= Hyderabad Literature Festival, Pakistan =

Pakistani annual literary festival

The Hyderabad Literature Festival (HLF) is an annual literary gathering organized by the Academy for Promotion of Art, Literature and Literacy (APAL) at the Sindh Museum in Qasimabad, Hyderabad, Sindh, Pakistan.

==History==
The Hyderabad Literature Festival was first held in April 2016 at the Hyderabad Sports Club near Niaz Stadium Hyderabad for three days, from 15 to 17 April.

The second event was held in 2017 from 6 to 8 January.

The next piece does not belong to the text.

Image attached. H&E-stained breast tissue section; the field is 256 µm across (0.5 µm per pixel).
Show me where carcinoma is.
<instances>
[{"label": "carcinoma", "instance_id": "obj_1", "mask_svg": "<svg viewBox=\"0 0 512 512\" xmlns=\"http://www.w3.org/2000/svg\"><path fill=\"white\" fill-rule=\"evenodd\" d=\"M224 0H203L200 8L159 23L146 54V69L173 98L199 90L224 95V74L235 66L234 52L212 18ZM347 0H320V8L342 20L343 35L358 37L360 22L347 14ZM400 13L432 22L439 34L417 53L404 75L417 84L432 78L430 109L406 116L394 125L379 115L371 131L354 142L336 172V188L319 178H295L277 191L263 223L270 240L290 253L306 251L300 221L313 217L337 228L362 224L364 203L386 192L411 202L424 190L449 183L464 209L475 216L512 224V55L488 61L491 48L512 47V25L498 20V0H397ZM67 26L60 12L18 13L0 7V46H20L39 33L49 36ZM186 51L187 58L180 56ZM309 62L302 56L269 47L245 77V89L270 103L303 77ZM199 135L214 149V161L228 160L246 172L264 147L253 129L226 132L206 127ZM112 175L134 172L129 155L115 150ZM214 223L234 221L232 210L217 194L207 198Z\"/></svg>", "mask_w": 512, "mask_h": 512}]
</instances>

A number of prominent public figures have participated in the event, including politicians Rasool Bux Palijo, Hamida Khuhro, and Sassui Palejo, journalist Wusatullah Khan, and writer Amar Jaleel, among others.

The third HLF was organized by APAL in collaboration with the Culture, Tourism and Antiquates Department and Information and Archives Department of Sindh. It was held from 17 to 19 January 2018. 30 sessions were conducted by renowned scholars, youth activists, and prominent personalities and rising youngsters.

The event occurred from 11 to 13 January, 2019 for the fourth time. This time, talks surrounded around Shah Abdul Latif Bhittai, Manchar Lake and other issues related with tourism in Sindh. The session was concluded by the Sindh Provincial minister of education Syed Sardar Shah.

== Festival ==
The HLF takes place at the Sindh Museum in Qasimabad, Hyderabad, Sindh, Pakistan.

It compromises of a number of sessions that aim at highlighting social issue of Sindh, Sindhi Culture, issues related with Sindhi language, developments in Sindhi literature. Book stalls, film screenings, mushaira sessions and musical sessions of folk singers are also arranged during event.